Each line starting at the one that contains "сентябре 16 го).." and ending at the one that contains "Мы не могли сегодня проиграть, как в матче с" must be returned exactly, and the rest of the listing is left out.

──────────

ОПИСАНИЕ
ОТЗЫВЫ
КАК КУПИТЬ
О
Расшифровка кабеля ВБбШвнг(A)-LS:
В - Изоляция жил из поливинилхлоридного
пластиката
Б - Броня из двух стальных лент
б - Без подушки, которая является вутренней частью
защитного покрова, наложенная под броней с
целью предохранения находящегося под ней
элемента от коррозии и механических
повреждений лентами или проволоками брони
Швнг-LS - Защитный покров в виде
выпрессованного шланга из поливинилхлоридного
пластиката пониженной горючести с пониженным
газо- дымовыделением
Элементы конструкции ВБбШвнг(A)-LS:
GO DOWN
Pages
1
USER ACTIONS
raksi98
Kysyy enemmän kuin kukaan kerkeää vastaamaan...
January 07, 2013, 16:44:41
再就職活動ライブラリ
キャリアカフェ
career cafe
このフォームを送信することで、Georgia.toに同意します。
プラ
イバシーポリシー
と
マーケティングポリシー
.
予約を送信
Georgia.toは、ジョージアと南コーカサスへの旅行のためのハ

──────────

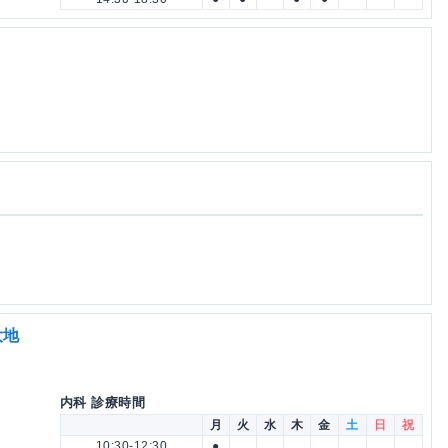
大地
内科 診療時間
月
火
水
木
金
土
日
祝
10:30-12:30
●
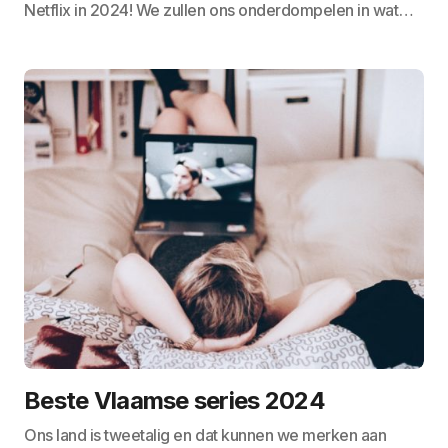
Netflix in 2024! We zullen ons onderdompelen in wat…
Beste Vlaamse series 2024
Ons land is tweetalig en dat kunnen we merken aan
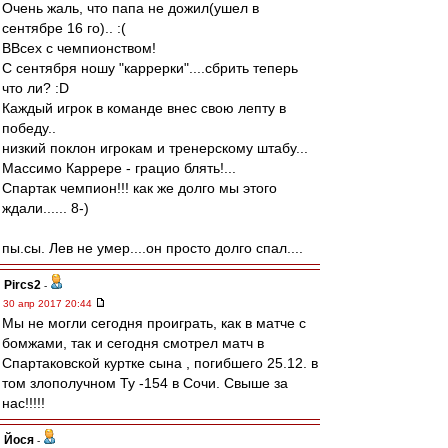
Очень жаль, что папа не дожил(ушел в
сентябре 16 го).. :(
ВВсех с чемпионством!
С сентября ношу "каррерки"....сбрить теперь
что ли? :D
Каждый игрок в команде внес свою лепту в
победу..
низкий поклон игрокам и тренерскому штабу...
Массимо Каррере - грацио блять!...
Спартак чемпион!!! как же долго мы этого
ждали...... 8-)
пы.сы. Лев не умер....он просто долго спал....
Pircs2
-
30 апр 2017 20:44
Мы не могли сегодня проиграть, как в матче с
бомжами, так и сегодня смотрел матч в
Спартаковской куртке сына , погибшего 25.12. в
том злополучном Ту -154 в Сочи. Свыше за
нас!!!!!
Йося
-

──────────

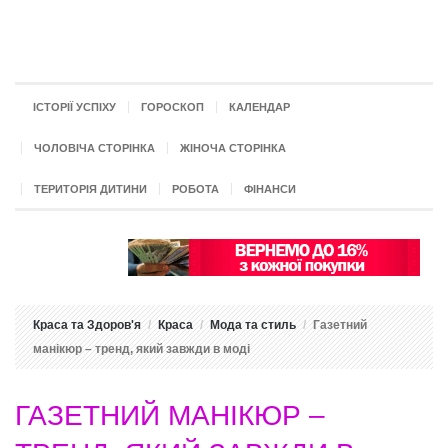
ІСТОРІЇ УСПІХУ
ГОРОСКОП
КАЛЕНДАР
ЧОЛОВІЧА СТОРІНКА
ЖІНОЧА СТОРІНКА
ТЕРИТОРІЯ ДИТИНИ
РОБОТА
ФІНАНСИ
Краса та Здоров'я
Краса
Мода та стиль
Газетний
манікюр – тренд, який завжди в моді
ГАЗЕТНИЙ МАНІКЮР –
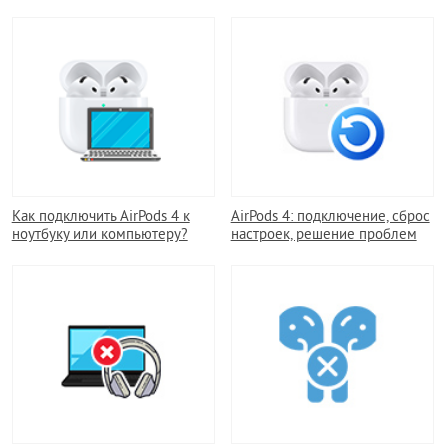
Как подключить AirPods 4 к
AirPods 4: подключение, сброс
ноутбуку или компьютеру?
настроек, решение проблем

──────────

> _Expected answer_
сентябре 16 го).. :(
ВВсех с чемпионством!
С сентября ношу "каррерки"....сбрить теперь
что ли? :D
Каждый игрок в команде внес свою лепту в
победу..
низкий поклон игрокам и тренерскому штабу...
Массимо Каррере - грацио блять!...
Спартак чемпион!!! как же долго мы этого
ждали...... 8-)
пы.сы. Лев не умер....он просто долго спал....
Pircs2
-
30 апр 2017 20:44
Мы не могли сегодня проиграть, как в матче с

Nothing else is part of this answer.